Visa menjadi fondasi utama di balik semuanya. Perusahaan ini memproses sekitar 90% transaksi kartu kripto pada bulan Maret, memperkuat posisinya melalui kemitraan dengan penyedia infrastruktur kripto ketimbang bank sponsor tradisional. Program kartu stablecoin Bridge miliknya pun terus berkembang ke wilayah baru hingga tahun 2026.
Analisis berdasarkan rantai: TRON 35%, BNB Chain 15%, dan sisanya terbagi di antara jaringan kecil lainnya.
Lapisan penyelesaian TRON menangkap sepertiga volume pembayaran
Porsi TRON mencerminkan di mana likuiditas stablecoin sudah ada. Rantai ini memproses sekitar $2 triliun dalam transfer USDT pada kuartal pertama tahun 2026, menurut laporan TRON Q1 2026 dari Messari, dengan USDT menyumbang 98,6% dari semua stablecoin di jaringan.
Waktu blok tiga detik dan model biaya berbasis sumber daya di rantai ini membuat transfer stablecoin menjadi murah dan cukup cepat untuk alur pembayaran di titik penjualan.
“Stablecoin sudah menjadi jalur dasar untuk pergerakan nilai global,” ungkap pendiri TRON, Justin Sun, dalam sebuah wawancara pada bulan April.
Data kartu ini menjadi bukti pertama bulan demi bulan bahwa jalur ini kini sudah mencapai pengeluaran sehari-hari, bukan hanya penyelesaian di dalam rantai.
Seperti yang dilaporkan Cryptopolitan pada bulan Februari, platform fintech Kolo telah mengintegrasikan TRON untuk memproses lebih dari $250 juta dalam volume transaksi, dengan sekitar 30% dieksekusi langsung di jalur TRC-20 USDT. Integrasi tunggal ini menjadi versi skala kecil dari apa yang ditunjukkan oleh angka bulan Maret di tingkat jaringan.
Asia Tenggara menggerakkan volume
Wilayah Asia Tenggara menyumbang sekitar 60% dari total volume pembayaran stablecoin global selama periode ini, dengan penerbitan kartu lokal tumbuh 83 kali lipat antara 2024 dan 2025. Kartu-kartu ini menjadi sarana akses keuangan utama bagi pengguna di daerah dengan infrastruktur perbankan yang terbatas atau mahal.
Pembedaan ini menjelaskan mengapa persaingan cashback di antara penerbit baru semakin panas.
Kartu Visa berbasis Solana dari Jupiter Global menawarkan cashback antara 4% hingga 10% berdasarkan level dan mencatat pertumbuhan bulanan sebesar 660% pada bulan April.

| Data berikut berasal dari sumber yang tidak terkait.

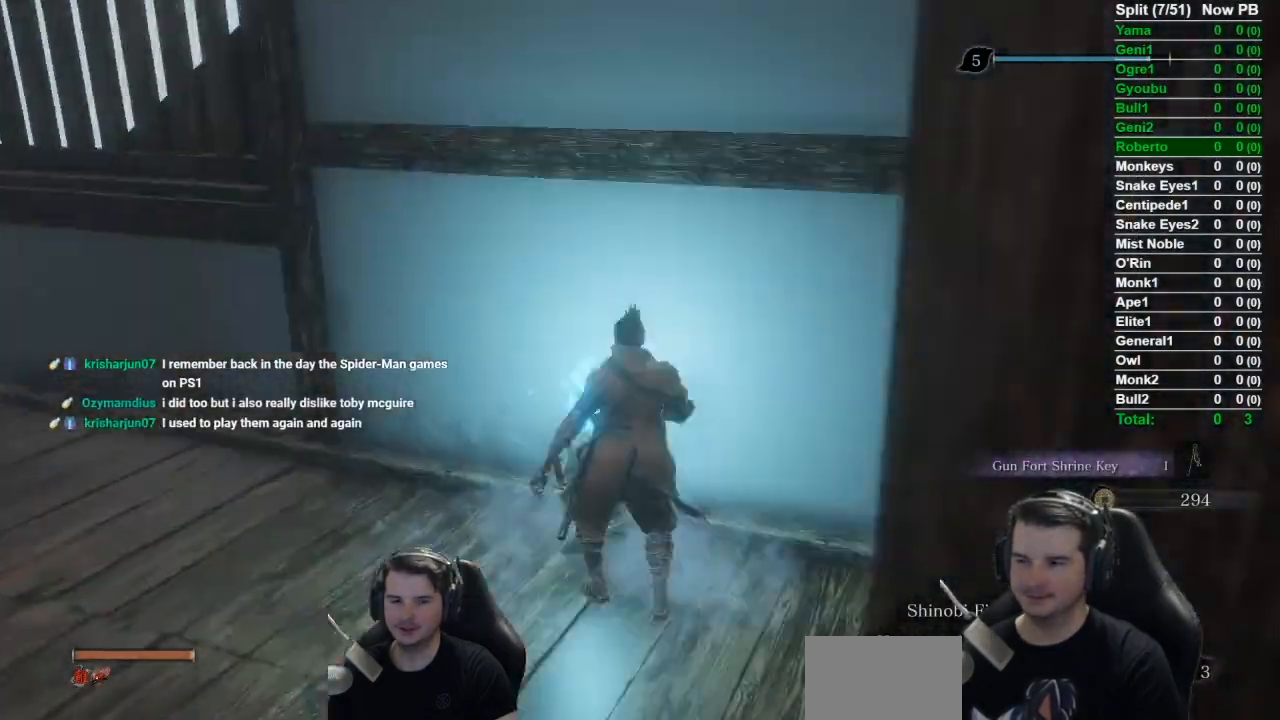
{"buttons": [], "left_stick": "center", "right_stick": "right", "events": []}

KAST, Tria, dan Pengu Card yang juga berbasis Solana telah memperluas kesempatan di luar penerbit yang sudah mapan, di mana Pengu memungkinkan pengeluaran USDC dan USDT di sekitar 150 juta pedagang di seluruh dunia. USDC juga mulai bersaing dengan USDT dalam volume kartu, meskipun USDT tetap mendominasi pasokan stablecoin di dalam rantai.
Stablecoin berpindah dari likuiditas dalam rantai ke dompet konsumen
Kartu kripto berada di persimpangan struktural. Stablecoin menangani penyimpanan nilai dan transfer di level rantai. Visa mengelola konektivitas di titik penjualan. Jembatan antara keduanya telah menyempitkan penarikan dari bursa, transfer bank, dan penundaan penyelesaian menjadi satu ketukan saja.

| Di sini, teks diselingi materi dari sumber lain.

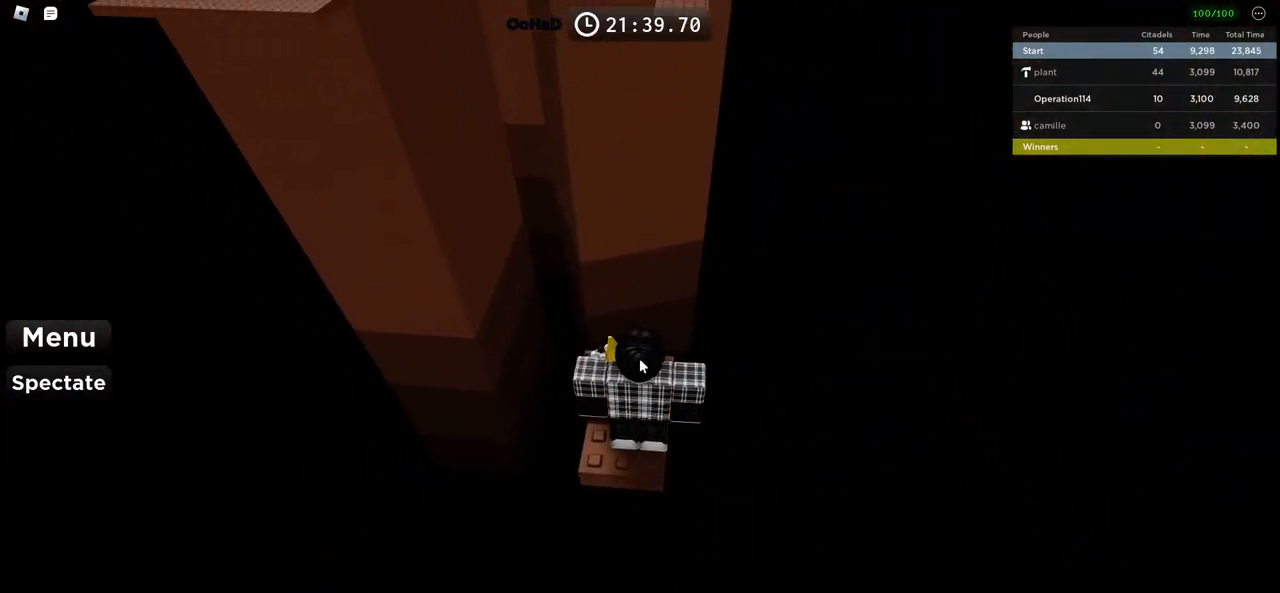
Gameplay with keyboard; each line is a JSON object with the keys held at the frame after it. "events" lists presses ("down") and releases ("up") of "a", "ctrl", "d", "e", "f", "q", "r", "s", "shift", "space", "tab" and "w" between this image and that frame as [ms after this image, input, new state], when the widget could be followed in between. No other keys are recorded. Mouse input is not recorded.
{"keys": ["w"], "events": []}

Pengamat industri, Marty Party, memprediksi bahwa kartu stablecoin yang diterbitkan oleh Visa di Apple Pay dan Android Tap akan menarik 10 juta pengguna sebelum para pedagang mengadopsi penyelesaian stablecoin yang asli.
Stablecoin kini tidak hanya bersaing untuk likuiditas dalam rantai, tetapi juga untuk dompet konsumen.